= Nicholas Sackman =

English classical composer

Nicholas Sackman (born 12 April 1950) is an English classical composer.

==Education==
Sackman studied composition at the University of Nottingham, completed his MA at the University of Leeds with the composer Alexander Goehr in 1974, and was subsequently awarded a Doctorate of Music from the University of Nottingham in 1996.

==Early performances==
During this time he had many performances both in the United Kingdom and further afield with Ensembles and Cadenzas performed at the BBC Young Composers Forum and the Gaudeamus Festival, A Pair of Wings at the Bath Music Fest and the 1974 ISCM Festival, Paraphrase, premiered by the London Sinfonietta, the String Quartet no. 2 and his Piano Sonata, written for Peter Lawson.

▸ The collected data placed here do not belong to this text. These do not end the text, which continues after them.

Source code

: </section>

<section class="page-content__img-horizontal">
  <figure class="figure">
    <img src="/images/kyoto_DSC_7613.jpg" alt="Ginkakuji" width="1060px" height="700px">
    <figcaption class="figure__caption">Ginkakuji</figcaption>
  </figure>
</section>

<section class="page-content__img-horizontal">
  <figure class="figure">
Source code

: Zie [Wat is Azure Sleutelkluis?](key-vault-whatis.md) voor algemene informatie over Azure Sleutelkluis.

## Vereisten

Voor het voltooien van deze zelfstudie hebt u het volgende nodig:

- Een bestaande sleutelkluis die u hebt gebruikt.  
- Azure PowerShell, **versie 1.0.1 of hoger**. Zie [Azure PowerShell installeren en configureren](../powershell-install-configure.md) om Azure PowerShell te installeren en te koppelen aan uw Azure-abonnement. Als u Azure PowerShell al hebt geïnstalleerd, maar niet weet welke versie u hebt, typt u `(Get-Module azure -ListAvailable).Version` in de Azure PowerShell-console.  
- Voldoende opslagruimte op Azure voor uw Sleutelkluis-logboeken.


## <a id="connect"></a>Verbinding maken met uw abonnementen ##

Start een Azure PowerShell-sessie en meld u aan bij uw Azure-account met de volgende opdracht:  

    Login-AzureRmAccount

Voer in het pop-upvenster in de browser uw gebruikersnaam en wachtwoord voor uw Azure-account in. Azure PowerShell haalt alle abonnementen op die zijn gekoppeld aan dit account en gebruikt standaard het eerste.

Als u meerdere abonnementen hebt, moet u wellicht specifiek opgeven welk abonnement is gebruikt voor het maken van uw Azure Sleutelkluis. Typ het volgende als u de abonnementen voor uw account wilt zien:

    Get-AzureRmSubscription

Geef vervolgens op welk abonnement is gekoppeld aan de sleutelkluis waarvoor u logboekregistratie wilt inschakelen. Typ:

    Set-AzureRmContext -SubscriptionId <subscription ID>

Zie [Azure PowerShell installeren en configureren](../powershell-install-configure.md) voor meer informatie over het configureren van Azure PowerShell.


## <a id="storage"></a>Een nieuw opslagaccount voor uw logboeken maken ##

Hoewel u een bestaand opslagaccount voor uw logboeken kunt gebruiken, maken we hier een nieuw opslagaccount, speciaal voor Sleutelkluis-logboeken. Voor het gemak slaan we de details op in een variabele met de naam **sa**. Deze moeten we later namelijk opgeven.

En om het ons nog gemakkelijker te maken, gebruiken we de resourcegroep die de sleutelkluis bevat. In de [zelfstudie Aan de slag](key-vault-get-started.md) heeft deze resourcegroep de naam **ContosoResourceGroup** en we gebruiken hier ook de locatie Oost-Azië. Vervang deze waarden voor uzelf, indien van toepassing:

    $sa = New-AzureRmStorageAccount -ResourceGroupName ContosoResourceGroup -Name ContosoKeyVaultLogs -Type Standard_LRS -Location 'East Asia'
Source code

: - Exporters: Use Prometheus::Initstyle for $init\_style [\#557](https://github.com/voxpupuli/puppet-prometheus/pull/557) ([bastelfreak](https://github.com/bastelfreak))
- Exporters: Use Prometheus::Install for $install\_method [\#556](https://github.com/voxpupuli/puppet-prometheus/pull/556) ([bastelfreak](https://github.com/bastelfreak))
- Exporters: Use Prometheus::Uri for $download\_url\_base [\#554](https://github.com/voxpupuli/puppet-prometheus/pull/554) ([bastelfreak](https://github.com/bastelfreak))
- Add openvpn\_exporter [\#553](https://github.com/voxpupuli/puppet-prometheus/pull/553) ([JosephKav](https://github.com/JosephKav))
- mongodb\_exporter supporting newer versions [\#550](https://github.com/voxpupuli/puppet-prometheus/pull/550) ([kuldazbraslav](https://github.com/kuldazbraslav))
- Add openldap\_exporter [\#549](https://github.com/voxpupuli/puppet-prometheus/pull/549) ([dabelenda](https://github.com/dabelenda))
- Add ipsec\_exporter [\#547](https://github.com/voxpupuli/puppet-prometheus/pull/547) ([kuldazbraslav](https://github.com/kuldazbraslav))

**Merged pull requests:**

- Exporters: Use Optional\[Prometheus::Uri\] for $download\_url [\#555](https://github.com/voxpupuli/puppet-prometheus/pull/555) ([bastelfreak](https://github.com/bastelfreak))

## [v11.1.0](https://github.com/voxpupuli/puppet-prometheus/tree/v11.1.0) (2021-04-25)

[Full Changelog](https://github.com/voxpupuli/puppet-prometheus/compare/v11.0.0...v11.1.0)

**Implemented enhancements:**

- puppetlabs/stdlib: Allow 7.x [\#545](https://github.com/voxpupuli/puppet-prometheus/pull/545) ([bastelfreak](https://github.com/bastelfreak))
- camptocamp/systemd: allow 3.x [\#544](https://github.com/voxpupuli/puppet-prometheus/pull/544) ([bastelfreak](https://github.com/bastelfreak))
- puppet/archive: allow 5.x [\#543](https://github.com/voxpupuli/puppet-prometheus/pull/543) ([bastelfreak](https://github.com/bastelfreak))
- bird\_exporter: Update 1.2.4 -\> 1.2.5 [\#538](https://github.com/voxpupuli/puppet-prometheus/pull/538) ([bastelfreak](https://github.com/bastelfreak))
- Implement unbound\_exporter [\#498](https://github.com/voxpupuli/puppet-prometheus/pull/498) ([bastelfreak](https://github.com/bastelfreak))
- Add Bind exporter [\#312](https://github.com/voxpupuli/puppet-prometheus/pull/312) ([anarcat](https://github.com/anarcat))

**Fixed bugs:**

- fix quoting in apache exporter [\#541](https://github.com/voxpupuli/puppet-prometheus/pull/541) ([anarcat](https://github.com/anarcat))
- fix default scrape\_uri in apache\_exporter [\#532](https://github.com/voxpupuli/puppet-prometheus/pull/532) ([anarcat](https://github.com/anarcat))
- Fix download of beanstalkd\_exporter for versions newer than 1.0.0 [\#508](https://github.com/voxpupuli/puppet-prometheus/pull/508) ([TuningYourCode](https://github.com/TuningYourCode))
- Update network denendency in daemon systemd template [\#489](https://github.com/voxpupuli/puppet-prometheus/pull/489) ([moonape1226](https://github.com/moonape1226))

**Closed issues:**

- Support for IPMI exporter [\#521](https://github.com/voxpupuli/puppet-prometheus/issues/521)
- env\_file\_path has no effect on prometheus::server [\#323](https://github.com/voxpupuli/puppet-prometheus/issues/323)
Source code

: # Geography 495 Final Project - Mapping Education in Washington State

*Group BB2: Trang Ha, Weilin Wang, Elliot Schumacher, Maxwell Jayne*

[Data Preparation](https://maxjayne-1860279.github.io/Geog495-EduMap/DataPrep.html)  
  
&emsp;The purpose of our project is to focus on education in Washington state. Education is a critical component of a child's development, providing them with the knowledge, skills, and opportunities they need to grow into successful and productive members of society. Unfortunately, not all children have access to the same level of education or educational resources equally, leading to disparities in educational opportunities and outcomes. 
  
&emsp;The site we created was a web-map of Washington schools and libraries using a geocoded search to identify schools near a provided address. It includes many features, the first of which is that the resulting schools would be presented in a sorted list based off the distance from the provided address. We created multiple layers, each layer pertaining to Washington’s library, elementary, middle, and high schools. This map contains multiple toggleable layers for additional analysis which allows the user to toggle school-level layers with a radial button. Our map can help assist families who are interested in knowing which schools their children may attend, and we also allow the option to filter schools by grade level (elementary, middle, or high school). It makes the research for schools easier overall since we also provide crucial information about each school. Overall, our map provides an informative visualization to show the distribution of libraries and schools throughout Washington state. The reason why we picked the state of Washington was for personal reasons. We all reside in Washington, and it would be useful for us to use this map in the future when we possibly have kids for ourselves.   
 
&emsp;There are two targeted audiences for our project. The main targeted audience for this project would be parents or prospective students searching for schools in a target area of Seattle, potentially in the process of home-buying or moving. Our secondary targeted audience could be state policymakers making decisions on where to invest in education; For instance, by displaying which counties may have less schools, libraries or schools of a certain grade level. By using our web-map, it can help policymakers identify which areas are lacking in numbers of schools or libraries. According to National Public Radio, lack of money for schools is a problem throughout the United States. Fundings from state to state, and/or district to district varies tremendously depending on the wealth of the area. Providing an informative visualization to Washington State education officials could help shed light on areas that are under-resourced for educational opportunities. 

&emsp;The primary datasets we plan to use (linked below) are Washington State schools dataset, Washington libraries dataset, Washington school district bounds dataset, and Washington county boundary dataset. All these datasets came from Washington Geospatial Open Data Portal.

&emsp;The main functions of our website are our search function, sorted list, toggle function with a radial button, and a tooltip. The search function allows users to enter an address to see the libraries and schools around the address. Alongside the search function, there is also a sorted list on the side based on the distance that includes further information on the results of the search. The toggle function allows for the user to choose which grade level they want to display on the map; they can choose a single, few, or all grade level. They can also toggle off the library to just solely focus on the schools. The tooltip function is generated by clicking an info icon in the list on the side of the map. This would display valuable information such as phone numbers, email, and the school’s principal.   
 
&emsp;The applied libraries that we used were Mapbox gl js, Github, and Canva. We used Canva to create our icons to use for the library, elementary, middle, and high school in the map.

Following his study he became a Head of Music in secondary schools in London and then Hertfordshire, which led to a number of commissions for amateur orchestral players including Mosaic for the Nottingham Youth Orchestra, Cecilia dances for the Hertfordshire County Youth Orchestra, and sets of pieces for young performers entitled Folios.

==University of Nottingham==
In 1990 he was awarded a composition lectureship at the University of Nottingham. Following his appointment Sackman has received numerous commissions including his magnus orchestral work Hawthorn commissioned by the BBC, premiered at the 1993 Proms, and released by NMC Recordings, Vivace for Sinfonia ViVA, Meld for Philip Mead and the RNCM Brass Ensemble, a percussion quartet entitled Puppets for Drumstruck, and more recently Concerto in Black for the Birmingham Contemporary Music Group. He was commissioned, along with 100 other British composers, to write the song Maiden in the Moor for the recently released NMC Songbook (winner of a 2009 Gramophone award), and many recordings of his works appear on the Metier label.
His works have been performed across the UK, including at the Leeds Festival, the Bath Festival, Royal Festival Hall, Queen Elizabeth Hall, Purcell Room, St John's Smith Square, Royal Albert Hall, and the Edinburgh Festival, as well as in France, Belgium, Switzerland, Luxembourg, Sweden and America.
A recording of his recent Concertino for violin and orchestra will shortly be released on the Parma label, and his first Violin Sonata, written for Ruth Palmer was premiered in March 2010.

==Reputation==
Sackman has asserted a "direct and uncompromising musical voice – one in which cogent argument and powerful fantasy are realized in strikingly memorable forms." Similarly, when reworking pre-existing music he adapts it into his own highly individualistic contemporary idiom to the extent that the quotation appears inevitable.